Rep. Mike Pompeo of Kansas, Trump's choice to become director of the CIA, is less familiar than Sessions but no better. He was one of the harshest questioners of Hillary Clinton during the House Select Committee hearings on Benghazi, a circus show that produced no new revelations, and still insisted there had been a State Department cover-up. Pompeo wants to resume the bulk collection of Americans' domestic phone call records, a terrible affront to personal privacy. He also has praised the CIA's secret prisons and interrogation programs that included torture and have been abandoned. Fortunately, Pompeo also has to be confirmed by the Senate.

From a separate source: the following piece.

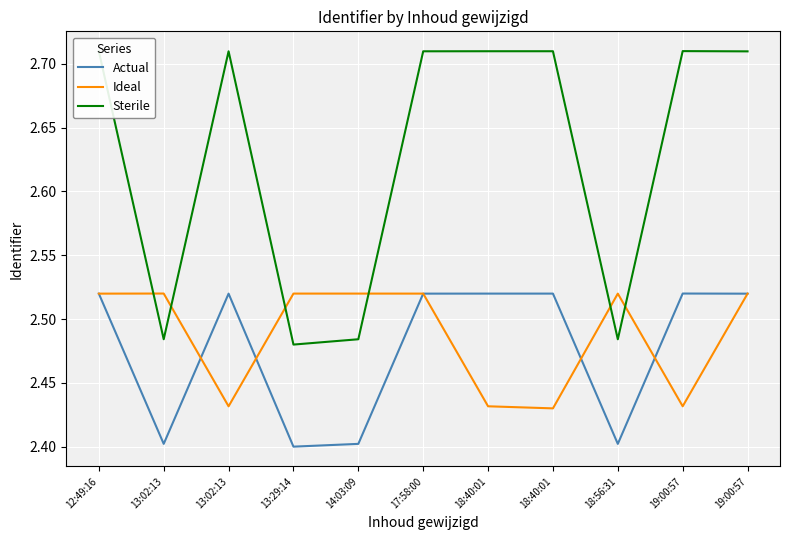

How many lines are shown in the chart?

3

There will be no similar reality check on retired Lt. Gen. Michael Flynn, Trump's choice for national security adviser. Flynn, once respected by colleagues for his roles in steering military efforts in Iraq and Afghanistan, became unhinged after the Obama administration fired him as head of the Defense Intelligence Agency in 2014. His narratives are often at odds with the facts, and his fiery attacks on all Muslims and Islam fanned fears as he and Trump taunted Clinton about "radical Islamic terrorism.'' This is not the sober, well-regarded adviser an inexperienced president needs in an uncertain world that needs reassurance rather taunts.

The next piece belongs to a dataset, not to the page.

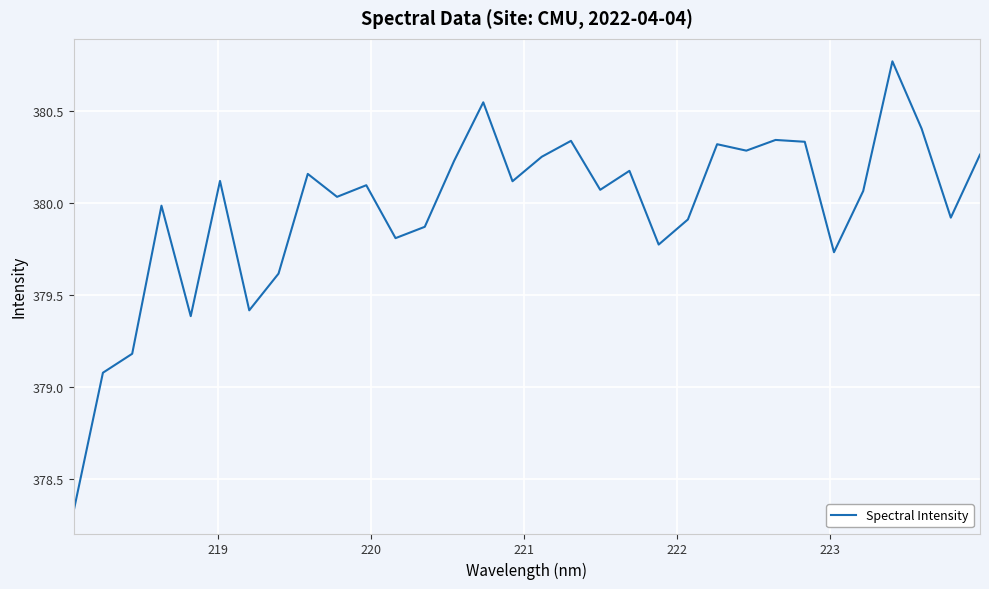

What is the maximum value shown in the chart?

380.8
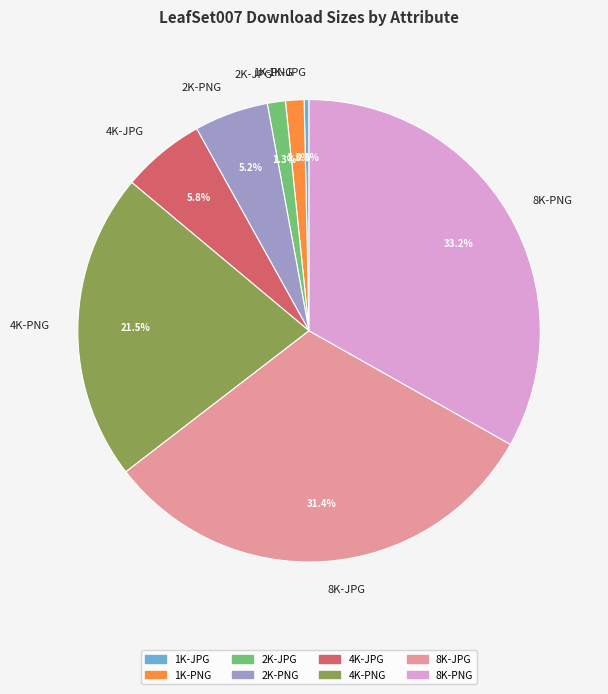

How many slices are in this pie chart?

8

Mix those appointments with Stephen Bannon, a champion of the alt-right who will be Trump's senior adviser and chief strategist. This is exactly the inner circle that sends chills through Americans who believe in diversity, equality for all and constitutional protections for religious freedoms. No wonder there was celebrating over the weekend at a Washington meeting of the fringe white nationalist movement that is anti-Semitic, often racist and always xenophobic. Yet Trump remains unconcerned with the atmosphere he is creating, preoccupied over the weekend with tweeting his unhappiness with the casts of Hamilton and Saturday Night Live.
The president-elect has made a big production of meeting with more credible Republicans such as Mitt Romney. Let's hope that wasn't just another reality television show and that Trump can round out his administration with more qualified conservatives — and someone other than white men — who better reflect mainstream America.